"Would you rather have a relationship with an outlet that is always asking you for money, or with one that sees you as a partner and gives you membership benefits that sometimes involve having you pay for things?" Ingram explains:
Instead of just hitting a wall after a certain number of stories, readers who contributed comments or moderated the comments of others — or provided other forms of useful data or labor — might get a benefit that others wouldn’t, whether it’s access to certain content or an invitation to a real-world event they might be interested in. In that case, readers might actually volunteer to pay, because it would no longer be seen as a duty but instead would be something useful to them.
David Carr scoffs: "Don’t build a paywall, create a velvet rope made out of [social] media pixie dust and see if that pays the bills."
When users visit the web sites of partners like the New York Daily News and the Texas Tribune, they'll find some articles partially blocked. If they want to continuing reading, they'll have to answer a question, or microsurvey, courtesy of Google ...
What's in it for publishers?

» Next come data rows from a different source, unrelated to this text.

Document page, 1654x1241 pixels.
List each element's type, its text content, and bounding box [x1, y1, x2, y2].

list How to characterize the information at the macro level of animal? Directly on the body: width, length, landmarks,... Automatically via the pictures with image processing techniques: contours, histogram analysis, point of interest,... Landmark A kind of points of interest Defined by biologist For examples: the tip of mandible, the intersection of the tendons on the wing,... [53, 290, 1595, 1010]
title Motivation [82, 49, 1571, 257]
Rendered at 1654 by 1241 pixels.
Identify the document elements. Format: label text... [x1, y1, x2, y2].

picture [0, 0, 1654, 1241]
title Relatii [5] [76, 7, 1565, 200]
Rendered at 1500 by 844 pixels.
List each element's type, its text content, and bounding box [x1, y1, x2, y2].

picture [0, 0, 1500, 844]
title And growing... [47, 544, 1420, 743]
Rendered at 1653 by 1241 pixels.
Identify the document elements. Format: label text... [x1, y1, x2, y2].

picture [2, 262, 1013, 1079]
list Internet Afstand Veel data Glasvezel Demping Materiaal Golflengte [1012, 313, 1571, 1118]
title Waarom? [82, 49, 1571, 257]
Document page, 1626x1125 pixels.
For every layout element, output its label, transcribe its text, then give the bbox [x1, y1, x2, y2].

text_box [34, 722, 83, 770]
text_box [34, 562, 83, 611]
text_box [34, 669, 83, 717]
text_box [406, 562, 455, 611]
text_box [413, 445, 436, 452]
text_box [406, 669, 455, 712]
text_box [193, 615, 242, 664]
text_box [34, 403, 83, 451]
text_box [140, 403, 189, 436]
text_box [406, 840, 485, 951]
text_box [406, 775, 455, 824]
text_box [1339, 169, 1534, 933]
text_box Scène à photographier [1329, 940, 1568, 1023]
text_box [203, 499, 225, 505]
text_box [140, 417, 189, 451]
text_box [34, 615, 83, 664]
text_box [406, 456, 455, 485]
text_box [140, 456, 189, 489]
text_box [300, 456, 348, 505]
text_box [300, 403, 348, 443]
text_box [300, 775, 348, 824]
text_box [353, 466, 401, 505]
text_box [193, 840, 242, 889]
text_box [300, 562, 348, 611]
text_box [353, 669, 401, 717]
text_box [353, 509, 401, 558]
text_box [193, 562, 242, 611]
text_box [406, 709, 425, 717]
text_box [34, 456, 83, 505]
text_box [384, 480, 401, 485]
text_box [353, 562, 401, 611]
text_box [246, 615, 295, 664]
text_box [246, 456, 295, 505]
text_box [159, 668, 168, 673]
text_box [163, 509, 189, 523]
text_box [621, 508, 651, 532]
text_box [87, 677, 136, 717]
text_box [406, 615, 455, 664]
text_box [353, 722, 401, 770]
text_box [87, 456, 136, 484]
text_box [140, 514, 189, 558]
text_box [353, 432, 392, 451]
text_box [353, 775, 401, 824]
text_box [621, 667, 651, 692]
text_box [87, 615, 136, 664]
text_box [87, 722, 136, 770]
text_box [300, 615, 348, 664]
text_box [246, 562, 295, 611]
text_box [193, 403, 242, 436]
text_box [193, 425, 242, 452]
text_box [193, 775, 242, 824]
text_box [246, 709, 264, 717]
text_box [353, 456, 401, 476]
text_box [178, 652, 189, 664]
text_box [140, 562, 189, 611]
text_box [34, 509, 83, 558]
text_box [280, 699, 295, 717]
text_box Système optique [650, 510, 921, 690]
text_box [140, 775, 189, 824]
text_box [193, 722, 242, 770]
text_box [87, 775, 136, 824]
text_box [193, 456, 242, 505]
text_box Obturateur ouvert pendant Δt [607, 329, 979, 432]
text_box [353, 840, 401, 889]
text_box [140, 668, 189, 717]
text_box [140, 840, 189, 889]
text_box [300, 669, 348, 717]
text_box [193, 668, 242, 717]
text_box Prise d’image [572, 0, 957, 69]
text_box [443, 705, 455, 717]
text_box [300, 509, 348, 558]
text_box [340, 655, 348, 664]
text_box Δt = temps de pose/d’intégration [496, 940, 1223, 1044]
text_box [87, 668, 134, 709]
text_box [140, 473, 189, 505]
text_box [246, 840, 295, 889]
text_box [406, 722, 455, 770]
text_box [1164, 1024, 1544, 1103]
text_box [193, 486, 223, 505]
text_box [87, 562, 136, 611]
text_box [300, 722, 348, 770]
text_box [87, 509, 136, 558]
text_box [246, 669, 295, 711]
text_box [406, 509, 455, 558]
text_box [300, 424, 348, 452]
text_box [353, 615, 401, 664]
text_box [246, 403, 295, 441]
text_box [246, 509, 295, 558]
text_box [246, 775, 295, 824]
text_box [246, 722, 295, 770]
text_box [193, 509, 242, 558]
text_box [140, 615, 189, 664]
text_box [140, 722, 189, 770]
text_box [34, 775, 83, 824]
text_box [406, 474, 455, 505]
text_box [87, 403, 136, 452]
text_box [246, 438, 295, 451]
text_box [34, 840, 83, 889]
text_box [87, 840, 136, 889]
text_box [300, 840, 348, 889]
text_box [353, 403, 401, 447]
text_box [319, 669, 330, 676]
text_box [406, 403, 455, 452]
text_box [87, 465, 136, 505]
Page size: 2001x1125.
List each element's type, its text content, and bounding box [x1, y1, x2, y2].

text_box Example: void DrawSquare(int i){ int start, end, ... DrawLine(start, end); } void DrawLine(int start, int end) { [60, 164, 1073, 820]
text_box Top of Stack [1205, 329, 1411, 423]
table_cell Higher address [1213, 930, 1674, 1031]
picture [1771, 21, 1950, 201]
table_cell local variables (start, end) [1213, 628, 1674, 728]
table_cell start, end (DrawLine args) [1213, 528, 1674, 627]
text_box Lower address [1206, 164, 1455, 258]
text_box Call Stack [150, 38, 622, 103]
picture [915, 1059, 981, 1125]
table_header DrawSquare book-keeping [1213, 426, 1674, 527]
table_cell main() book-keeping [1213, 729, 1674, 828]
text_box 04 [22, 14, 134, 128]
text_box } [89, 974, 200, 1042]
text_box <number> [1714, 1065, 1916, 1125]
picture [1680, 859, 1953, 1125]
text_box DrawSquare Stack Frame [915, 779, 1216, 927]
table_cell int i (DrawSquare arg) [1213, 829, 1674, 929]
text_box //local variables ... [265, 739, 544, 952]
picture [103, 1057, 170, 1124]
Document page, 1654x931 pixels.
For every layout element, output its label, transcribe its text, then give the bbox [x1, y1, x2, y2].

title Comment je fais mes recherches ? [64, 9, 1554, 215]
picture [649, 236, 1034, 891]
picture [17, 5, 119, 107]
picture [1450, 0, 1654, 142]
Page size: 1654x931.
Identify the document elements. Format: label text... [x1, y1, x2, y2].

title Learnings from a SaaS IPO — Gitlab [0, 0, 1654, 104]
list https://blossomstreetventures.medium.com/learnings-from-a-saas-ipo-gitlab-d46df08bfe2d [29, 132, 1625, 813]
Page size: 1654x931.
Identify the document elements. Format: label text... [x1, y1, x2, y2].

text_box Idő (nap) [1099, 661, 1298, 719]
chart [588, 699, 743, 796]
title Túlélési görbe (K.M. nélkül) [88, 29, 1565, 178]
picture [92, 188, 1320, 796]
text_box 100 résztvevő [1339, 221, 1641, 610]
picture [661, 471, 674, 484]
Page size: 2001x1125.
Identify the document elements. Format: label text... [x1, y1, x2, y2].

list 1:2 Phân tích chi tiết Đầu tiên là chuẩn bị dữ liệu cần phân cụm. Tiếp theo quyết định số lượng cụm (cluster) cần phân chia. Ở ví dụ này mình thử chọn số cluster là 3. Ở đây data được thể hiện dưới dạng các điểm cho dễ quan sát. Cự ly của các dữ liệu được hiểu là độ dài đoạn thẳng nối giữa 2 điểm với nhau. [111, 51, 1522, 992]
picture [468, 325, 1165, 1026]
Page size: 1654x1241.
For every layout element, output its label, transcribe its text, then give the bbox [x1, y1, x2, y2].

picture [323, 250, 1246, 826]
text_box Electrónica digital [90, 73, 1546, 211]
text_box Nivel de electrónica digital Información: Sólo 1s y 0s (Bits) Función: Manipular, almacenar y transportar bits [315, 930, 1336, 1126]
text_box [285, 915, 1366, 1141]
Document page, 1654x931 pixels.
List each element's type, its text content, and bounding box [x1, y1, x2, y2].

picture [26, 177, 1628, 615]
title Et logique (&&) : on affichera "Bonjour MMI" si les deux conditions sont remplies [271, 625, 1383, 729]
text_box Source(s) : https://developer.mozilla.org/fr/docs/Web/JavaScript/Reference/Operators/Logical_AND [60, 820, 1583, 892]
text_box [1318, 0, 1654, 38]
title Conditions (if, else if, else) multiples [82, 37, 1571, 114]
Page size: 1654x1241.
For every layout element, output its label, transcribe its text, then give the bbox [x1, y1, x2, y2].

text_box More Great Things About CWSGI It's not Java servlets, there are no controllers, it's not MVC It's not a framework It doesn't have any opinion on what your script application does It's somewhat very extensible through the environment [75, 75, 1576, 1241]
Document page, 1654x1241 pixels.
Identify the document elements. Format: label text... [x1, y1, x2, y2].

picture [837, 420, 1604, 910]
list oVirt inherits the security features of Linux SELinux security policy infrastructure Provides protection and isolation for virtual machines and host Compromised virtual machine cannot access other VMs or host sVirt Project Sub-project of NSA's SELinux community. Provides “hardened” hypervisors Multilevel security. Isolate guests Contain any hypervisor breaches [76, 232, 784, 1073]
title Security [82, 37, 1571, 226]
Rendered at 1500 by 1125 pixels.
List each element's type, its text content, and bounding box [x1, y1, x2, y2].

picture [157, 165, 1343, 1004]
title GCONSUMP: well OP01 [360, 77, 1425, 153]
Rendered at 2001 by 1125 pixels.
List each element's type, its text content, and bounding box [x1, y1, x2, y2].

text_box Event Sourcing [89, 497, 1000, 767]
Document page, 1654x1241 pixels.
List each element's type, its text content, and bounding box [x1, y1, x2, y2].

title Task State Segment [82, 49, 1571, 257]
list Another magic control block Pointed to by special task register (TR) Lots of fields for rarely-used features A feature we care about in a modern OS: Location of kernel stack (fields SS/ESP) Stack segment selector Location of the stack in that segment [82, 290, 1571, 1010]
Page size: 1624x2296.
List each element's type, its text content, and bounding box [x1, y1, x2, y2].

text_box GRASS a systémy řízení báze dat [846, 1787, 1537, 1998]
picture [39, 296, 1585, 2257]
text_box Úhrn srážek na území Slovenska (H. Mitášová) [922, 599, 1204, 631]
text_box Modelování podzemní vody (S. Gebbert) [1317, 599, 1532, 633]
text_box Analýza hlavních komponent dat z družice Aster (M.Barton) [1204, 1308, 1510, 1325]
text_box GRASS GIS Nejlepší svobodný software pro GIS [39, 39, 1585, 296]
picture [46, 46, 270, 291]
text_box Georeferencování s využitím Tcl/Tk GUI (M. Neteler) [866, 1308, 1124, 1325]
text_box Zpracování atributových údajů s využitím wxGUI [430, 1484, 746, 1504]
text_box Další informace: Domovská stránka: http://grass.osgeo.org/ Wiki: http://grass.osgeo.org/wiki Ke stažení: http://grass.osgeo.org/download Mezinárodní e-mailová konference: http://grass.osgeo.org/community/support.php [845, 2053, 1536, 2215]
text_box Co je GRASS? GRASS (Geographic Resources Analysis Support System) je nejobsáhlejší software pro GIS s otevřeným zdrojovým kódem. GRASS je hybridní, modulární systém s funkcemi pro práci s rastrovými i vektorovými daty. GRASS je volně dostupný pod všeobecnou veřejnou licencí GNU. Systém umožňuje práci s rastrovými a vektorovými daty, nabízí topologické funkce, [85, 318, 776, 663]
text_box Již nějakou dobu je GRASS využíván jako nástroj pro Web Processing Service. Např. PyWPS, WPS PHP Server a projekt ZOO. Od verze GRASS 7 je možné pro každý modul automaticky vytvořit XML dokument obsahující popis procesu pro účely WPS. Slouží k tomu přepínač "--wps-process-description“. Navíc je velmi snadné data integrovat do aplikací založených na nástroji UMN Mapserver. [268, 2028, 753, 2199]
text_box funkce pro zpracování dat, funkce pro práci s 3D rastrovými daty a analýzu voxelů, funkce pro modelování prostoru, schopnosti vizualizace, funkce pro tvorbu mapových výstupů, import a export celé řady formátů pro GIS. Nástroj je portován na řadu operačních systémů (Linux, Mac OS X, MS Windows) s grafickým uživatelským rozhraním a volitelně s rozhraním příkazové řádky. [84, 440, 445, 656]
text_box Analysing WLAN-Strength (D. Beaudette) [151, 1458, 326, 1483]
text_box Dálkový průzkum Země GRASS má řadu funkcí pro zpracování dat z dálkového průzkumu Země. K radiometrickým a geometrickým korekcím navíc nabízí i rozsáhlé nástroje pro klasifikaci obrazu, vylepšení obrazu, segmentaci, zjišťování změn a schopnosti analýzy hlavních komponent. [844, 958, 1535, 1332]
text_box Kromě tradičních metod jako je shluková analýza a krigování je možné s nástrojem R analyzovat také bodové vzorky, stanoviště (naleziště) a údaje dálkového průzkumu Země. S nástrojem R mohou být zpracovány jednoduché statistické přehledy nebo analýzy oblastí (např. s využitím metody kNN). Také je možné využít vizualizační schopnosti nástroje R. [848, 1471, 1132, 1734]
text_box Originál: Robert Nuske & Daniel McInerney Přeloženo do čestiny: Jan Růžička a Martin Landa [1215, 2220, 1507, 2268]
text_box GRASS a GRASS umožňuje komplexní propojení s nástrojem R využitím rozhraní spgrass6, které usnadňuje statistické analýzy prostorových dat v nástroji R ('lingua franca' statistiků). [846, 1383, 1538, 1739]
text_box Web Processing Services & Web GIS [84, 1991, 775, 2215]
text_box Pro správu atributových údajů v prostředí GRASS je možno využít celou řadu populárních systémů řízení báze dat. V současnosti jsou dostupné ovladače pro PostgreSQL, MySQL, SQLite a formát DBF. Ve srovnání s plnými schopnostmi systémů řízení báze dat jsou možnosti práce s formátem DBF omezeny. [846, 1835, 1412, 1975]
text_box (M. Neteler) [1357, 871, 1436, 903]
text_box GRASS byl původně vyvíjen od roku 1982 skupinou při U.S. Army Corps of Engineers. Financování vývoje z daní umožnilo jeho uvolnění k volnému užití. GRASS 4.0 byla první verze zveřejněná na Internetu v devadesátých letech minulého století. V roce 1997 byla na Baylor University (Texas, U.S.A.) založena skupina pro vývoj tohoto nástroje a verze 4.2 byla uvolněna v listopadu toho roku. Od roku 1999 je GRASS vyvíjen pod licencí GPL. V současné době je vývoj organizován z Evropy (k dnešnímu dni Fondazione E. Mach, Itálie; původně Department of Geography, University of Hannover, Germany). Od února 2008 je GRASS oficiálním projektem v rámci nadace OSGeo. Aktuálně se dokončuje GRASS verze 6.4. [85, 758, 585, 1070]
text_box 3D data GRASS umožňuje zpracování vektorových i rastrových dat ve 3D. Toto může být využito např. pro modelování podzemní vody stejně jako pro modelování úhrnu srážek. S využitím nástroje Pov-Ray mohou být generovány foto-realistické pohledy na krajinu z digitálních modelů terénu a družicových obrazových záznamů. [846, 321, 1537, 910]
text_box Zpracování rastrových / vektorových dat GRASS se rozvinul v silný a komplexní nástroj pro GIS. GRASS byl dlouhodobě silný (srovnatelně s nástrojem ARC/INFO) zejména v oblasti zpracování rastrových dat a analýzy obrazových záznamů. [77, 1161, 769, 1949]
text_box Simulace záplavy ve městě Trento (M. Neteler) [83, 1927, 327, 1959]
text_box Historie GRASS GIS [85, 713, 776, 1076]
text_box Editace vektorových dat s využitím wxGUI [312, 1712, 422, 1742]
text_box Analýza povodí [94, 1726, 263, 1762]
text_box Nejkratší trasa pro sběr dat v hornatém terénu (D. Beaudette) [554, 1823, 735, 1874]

Advertisers pay Google to run the surveys, and Google pays sites 5 cents per response. For sites with a lot of traffic, that can add up to serious cash. Publishers can implement Google Customer Surveys on as many stories as they'd like—as is the case with partner LimaOhio.com—or in a metered, frequency-capped fashion.
Michael Wolff has seen the future of news in the age of mobile, and it's decidedly apocalyptic. Real-time auctions are pulling down already-low digital ad prices; the recent fascination with paywalls is a "roach-like adaptation" to a hostile economic environment with no good alternatives; and:
The bleak or non-existent future for news professionals in a mobile-dominated world is further compounded by our remoteness from, and antipathy to, the thing that has always fed us: advertising. The news business began and thrived on the basis of an historic, if anomalous partnership between the immediate and the commercial. Freedom of the press had as much to do with department stores as with the constitution.
Oddly, we writers have been at a loss for words as compadres were pink-slipped or took buyouts. But whenever we spotted one walking out of the newsroom for the last time, we stood to applaud … In my profession of soulful storytellers, the value of work can take on mythical proportions. But at the end of the day, it is not all we are.